What Is Edge Computing and the Edge Controller?

Each LVT Unit has an edge controller. That’s great but what does it do?

Last Updated:
August 31, 2021
| ~
3
min Read
By
Noelle Baldwin
,
Marketing Content Manager
,
LiveView Technologies

Every unit from LiveView Technologies has the capability to function without traditional internet or communication links. This is possible because of some seriously cool people and their software engineering skills and what is called the edge controller.

What is the edge?

The edge refers to the outer fringe of a network. Its purpose is to preprocess data to save time and bandwidth, a process that can be very expensive even today as the availability of networks increases. Traditional edge computing consists of a headquarters where the main network is housed and branches that feed data back to headquarters. Today, edge computing still functions in a similar method, but now data can be housed and accessed on the cloud with relay centers feeding data directly to the cloud.

What is an edge controller?

Each LVT Unit has an edge controller inside of it. This controller still functions similar to traditional edge computing methods, but it is much smaller and more advanced. In LVT Units, it has three main purposes—to communicate between the trailer and the LVT Platform, to monitor and manage the health of the unit, and to pre-process data from the unit.

The first thing the edge controller does is to communicate between each feature (cameras, speaker, and lights) and the LVT Platform. It acts as a communication intermediary since all of the sensors and devices on the LVT Unit speak different protocols. This means when you want to manipulate your unit’s cameras or turn on the lights, you click on a button on your web browser. This click is transferred through the network to the unit, interpreted by the edge controller, and then your camera moves or the light flips on accordingly. The edge controller is almost like a conductor of an orchestra—telling which instruments to move when and where. Part of the brilliance of LVT’s product is how quickly the signal is sent, received, and interpreted. Our units respond almost instantly to any command you give from your computer or phone.
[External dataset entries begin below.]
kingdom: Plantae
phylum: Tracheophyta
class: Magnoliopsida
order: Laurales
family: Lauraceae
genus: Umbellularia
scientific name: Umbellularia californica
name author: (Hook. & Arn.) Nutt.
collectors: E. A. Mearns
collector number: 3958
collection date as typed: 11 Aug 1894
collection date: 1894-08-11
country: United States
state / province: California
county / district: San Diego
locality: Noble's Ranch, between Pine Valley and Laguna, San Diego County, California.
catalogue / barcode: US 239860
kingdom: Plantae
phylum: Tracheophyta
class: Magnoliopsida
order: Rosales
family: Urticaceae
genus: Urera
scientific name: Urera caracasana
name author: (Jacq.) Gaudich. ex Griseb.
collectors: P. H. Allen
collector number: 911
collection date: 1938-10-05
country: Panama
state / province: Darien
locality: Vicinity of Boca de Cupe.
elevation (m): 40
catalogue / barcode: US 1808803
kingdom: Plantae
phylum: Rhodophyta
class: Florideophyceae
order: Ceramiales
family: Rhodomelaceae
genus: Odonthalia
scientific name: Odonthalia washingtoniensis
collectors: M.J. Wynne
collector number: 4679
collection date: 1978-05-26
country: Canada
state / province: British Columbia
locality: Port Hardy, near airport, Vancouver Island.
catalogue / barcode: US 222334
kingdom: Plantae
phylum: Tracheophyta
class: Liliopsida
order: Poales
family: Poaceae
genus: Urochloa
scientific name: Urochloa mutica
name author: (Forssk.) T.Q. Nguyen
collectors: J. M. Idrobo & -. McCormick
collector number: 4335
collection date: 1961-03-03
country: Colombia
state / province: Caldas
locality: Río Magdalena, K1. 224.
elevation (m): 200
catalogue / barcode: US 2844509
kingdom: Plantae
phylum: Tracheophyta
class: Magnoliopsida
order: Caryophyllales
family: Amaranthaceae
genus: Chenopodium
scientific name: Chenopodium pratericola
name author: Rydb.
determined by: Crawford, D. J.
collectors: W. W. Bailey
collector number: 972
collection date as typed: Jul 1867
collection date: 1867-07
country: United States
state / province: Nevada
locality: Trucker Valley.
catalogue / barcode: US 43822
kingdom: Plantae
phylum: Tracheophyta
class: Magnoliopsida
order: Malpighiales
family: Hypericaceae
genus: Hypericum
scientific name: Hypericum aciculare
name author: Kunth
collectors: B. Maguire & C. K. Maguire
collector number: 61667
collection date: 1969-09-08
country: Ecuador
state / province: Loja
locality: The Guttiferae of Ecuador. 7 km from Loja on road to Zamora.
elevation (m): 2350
All of this comes together in the form of active deterrence, which plays a major role in LVT’s security solutions. The edge controller manages all of the lights, cameras, and speakers, not only when you tell it to through the LVT Platform, but also when the unit detects an intrusion. When this happens, the edge controller kicks into action directing the unit to play audio, turn on the lights, and take additional video recordings. The response varies on your preferences and settings, but the controller is what drives and manages it, whether that is turning on the lights or playing a prerecorded message. 

Second, the edge controller is responsible for monitoring and managing the health of each component on the LVT Unit. When something freezes or goes down, the edge controller can identify which component is malfunctioning and restart just that element. The controller independently manages power and setting configurations so it can manage the unit more efficiently. It also gathers more debugging information that helps with remote troubleshooting. This means you don’t have to send a repairman out to your remote unit just to restart the cameras or the lights.

Lastly, the edge controller helps identify which data requires human eyes and which does not. Security footage is an interesting asset because 99% of it never needs to be reviewed. Rather it is collected for that 1% when an incident does happen—when someone actually trespasses or steals from the property. So why have someone review the 99% when it literally shows nothing happening? That’s where the edge controller comes in. It preprocesses the video on the edge, so you don’t have to pay for hours of useless footage to be transferred from your unit to your computer. Rather, the edge controller collects all of the input from the cameras and speaker, translates it into one cohesive language, identifies threats according to parameters you help to define, and makes it available on the LVT Platform in a very user-friendly format. The recordings of incidents and alerts are automatically sent to the cloud, but in order to save bandwidth and high data costs 24/7 footage is stored on the unit unless specifically requested. This way the edge controller sends only the needed and requested footage to you.

As part of distinguishing what footage requires human eyes, the edge controller also helps reduce alert fatigue. Through intelligent filtering, the controller is able to identify when to notify you. Part of the genius of the edge controller is it can tell when an alert is a new alert versus a continuing alert. For example, if someone triggers the LVT Unit, you don’t want to receive dozens of notifications as they continue to cross the property. The edge controller recognizes the initial alert and the related subsequent alerts. It then compiles them into one alert, instead of many alerts.

What does this mean for your security?

While edge computing is not a new concept, LVT brings it specifically to security. Thanks to edge computing, LVT Units can literally go almost anywhere in the world from the top of a mountain to a busy construction site. The edge controller ensures that data transfer does not cost an arm and a leg and is instead efficient and simple for end users. It reduces unnecessary alerts to reduce alert fatigue and manages each deterrent factor on the LVT Units. Furthermore, the edge controller decreases the cost of ownership even more because it increases automated administration, field maintenance, and technical support. In short, the edge controller is the next big thing in security technology.